Seorang tokoh sejarah pemikir ekonomi, Karl Marx, menyumbang pemikiran tentang ketidaksetaraan ekonomi dan peran kebijakan pajak. Marx mengidentifikasi ketidaksetaraan ekonomi sebagai salah satu karakteristik utama sistem kapitalis, di mana buruh (pekerja) menghasilkan nilai tambah melalui kerja keras mereka, tetapi nilai ini dimonopoli oleh pemilik modal (kapitalis) yang memiliki sarana produksi. Marx mendukung sistem pajak progresif di mana tarif pajak meningkat seiring dengan tingkat pendapatan. Pajak lebih tinggi seharusnya dikenakan pada individu atau perusahaan dengan pendapatan yang semakin tinggi. Kebijakan ini bertujuan untuk mengurangi ketidaksetaraan ekonomi dengan memastikan bahwa mereka yang memiliki lebih banyak kekayaan dapat memberikan kontribusi lebih besar kepada masyarakat kecil.

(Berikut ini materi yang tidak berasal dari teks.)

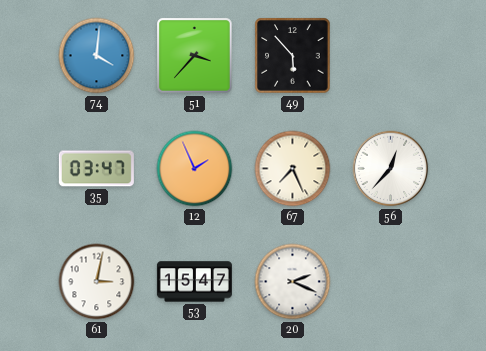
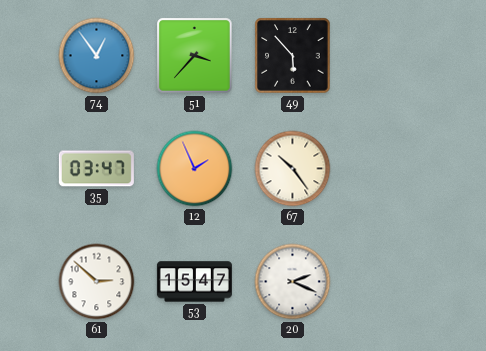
74: 4:01 -> 12:54
67: 7:26 -> 10:24
56: 12:37 -> none
61: 3:02 -> 2:52
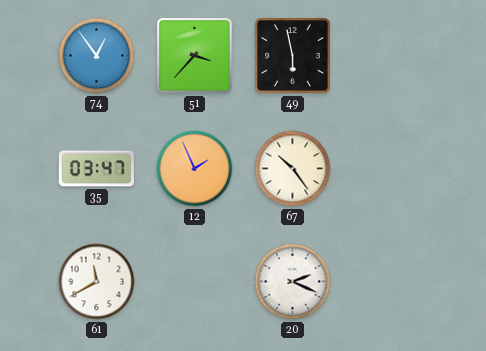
49: 5:53 -> 5:58
61: 2:52 -> 11:40
53: 15:47 -> none
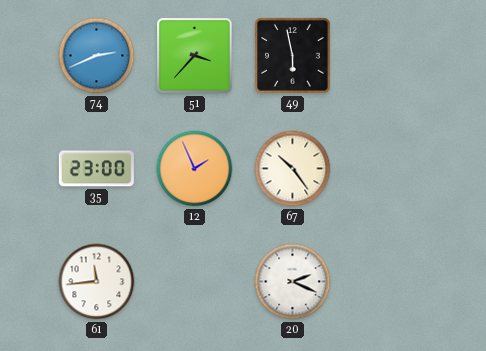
74: 12:54 -> 2:41
35: 03:47 -> 23:00
61: 11:40 -> 11:44
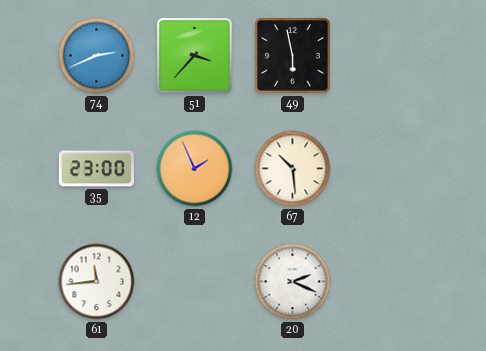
67: 10:24 -> 10:29
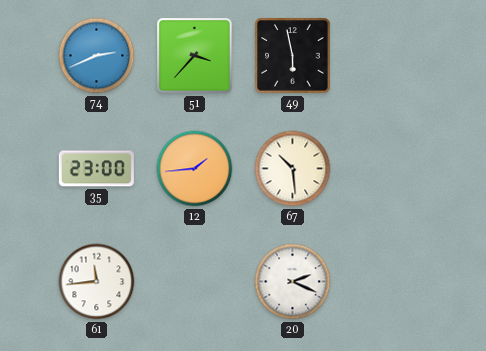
12: 1:56 -> 1:44
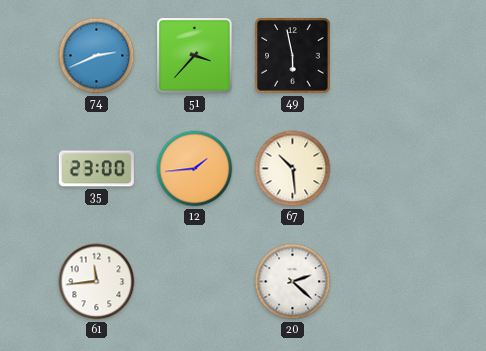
20: 2:19 -> 2:22
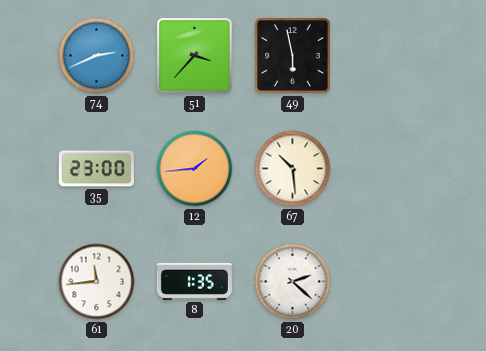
8: none -> 1:35
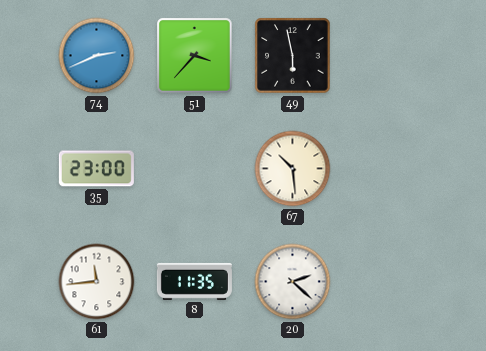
12: 1:44 -> none
8: 1:35 -> 11:35
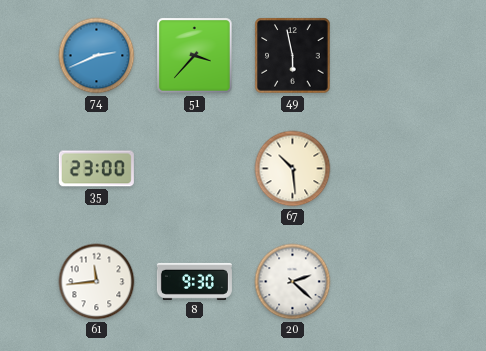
8: 11:35 -> 9:30
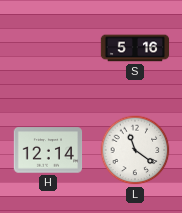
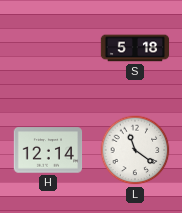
S: 5:16 -> 5:18
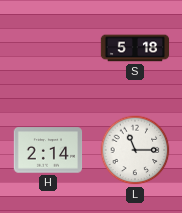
H: 12:14 -> 2:14
L: 11:21 -> 11:15
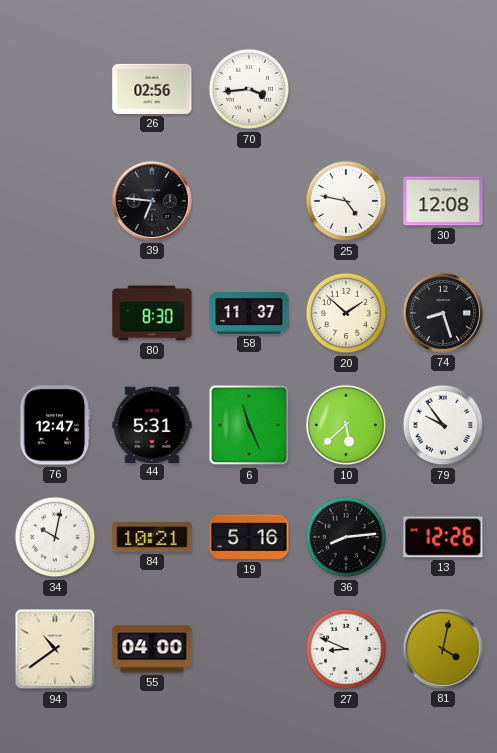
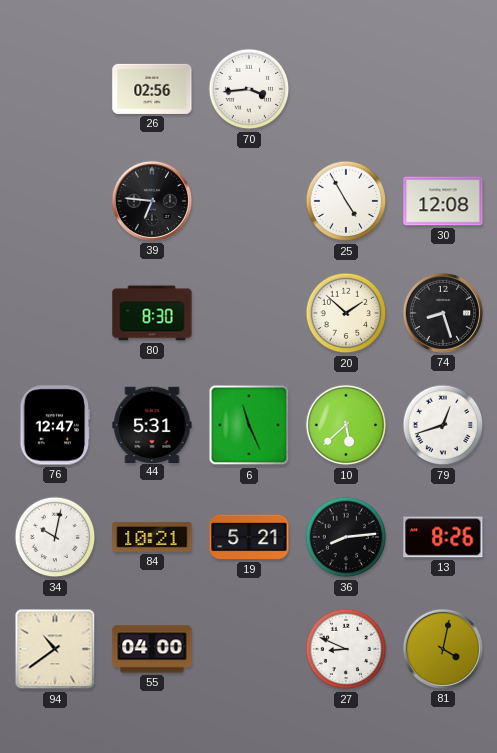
25: 4:47 -> 4:55
58: 11:37 -> none
79: 9:54 -> 12:42
19: 5:16 -> 5:21
13: 12:26 -> 8:26
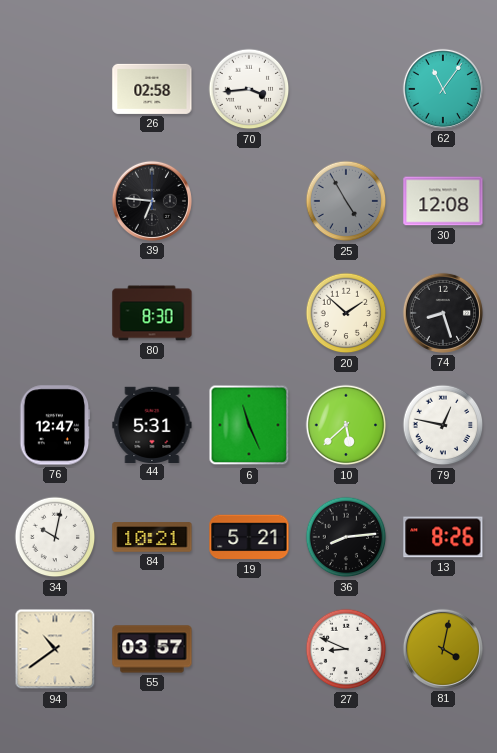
26: 02:56 -> 02:58
62: none -> 11:06
25 dial: white -> grey
79: 12:42 -> 12:47
55: 04:00 -> 03:57
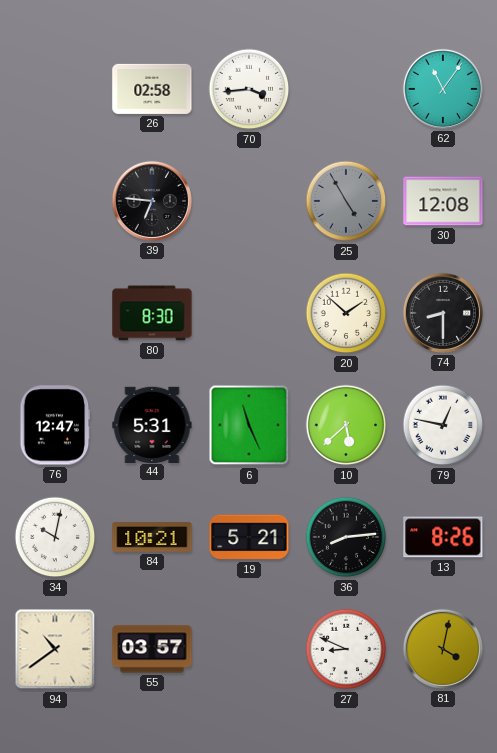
74: 8:27 -> 8:30
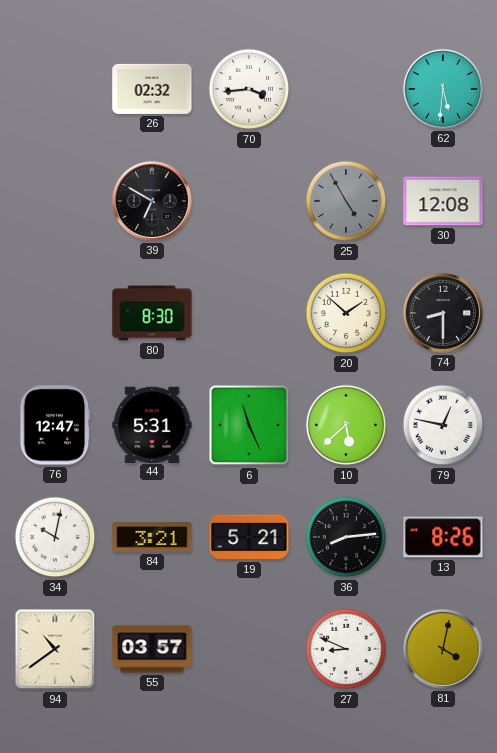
26: 02:58 -> 02:32
62: 11:06 -> 5:31
39: 6:46 -> 6:50
84: 10:21 -> 3:21
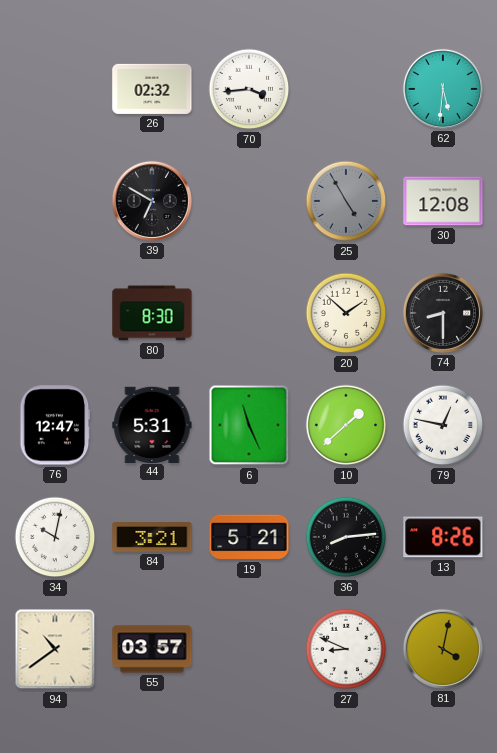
10: 5:38 -> 1:38
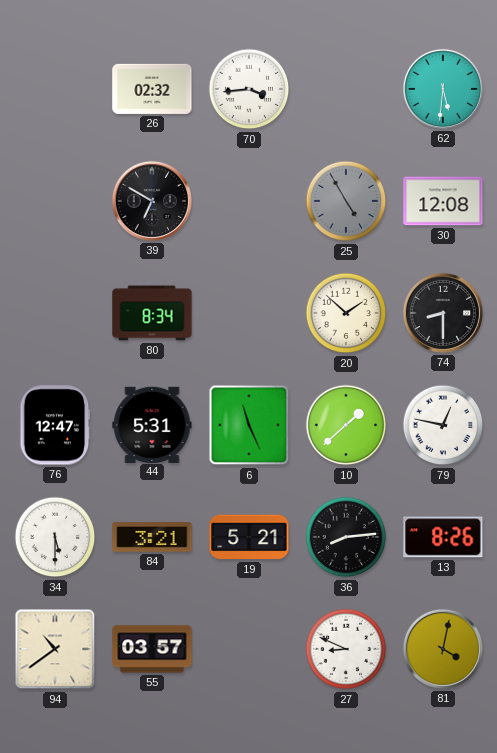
80: 8:30 -> 8:34
34: 10:02 -> 5:30
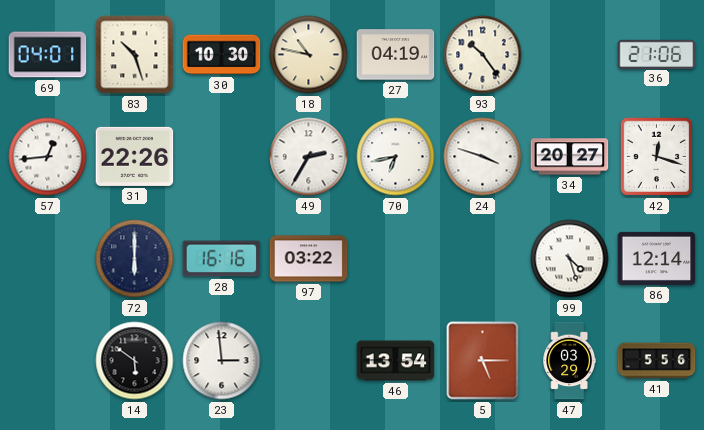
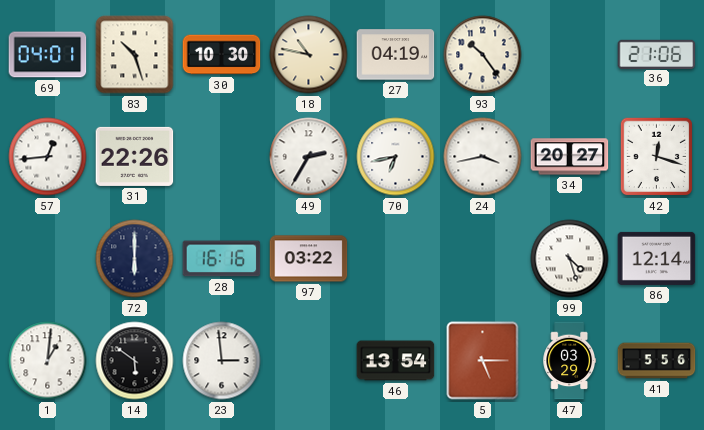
24: 3:48 -> 3:43
1: none -> 1:01
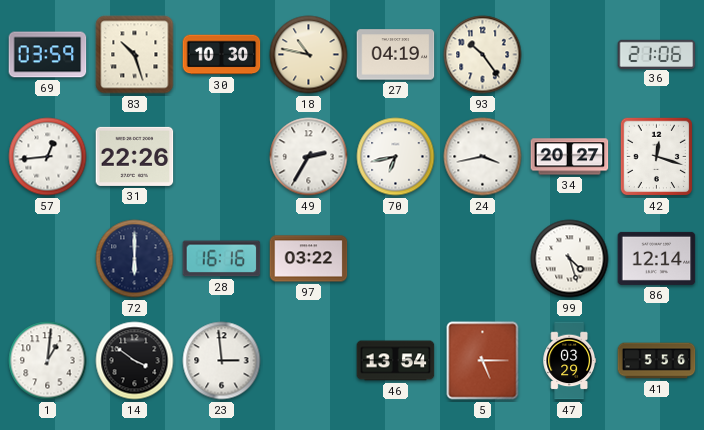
69: 04:01 -> 03:59
14: 5:51 -> 3:51
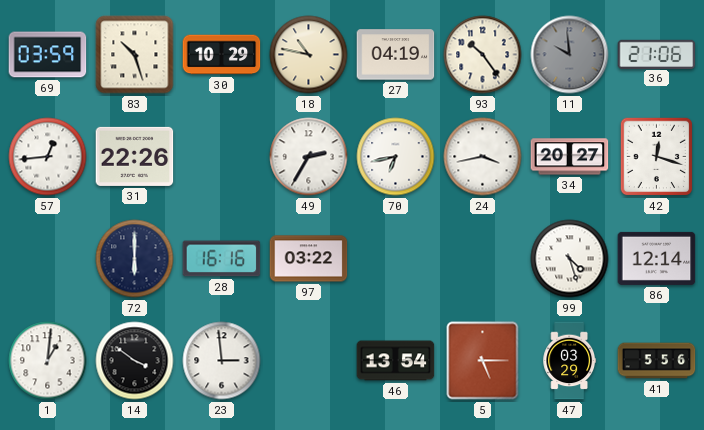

Di Indonesia, kebijakan pajak yang tidak tepat sasaran dapat menjadi solusi mencapai pembangunan ekonomi yang inklusif. Adanya ketidaksetaraan ekonomi yang tinggi dapat menciptakan ketidakstabilan sosial politik, menghambat pembangunan infrastruktur, dan mengurangi daya saing ekonomi Indonesia di pasar global. Oleh karena itu, untuk mengurangi ketidaksetaraan ekonomi melalui kebijakan pajak, diperlukan reformasi pajak yang adil dan transparan. Pemerintah perlu mempertimbangkan tinjauan tarif pajak yang adil untuk memastikan bahwa masyarakat berpenghasilan tinggi beroleh beban pajak yang sesuai guna memberikan kontribusi ekonomi, juga melindungi individu dan usaha kecil dari beban pajak yang berlebihan.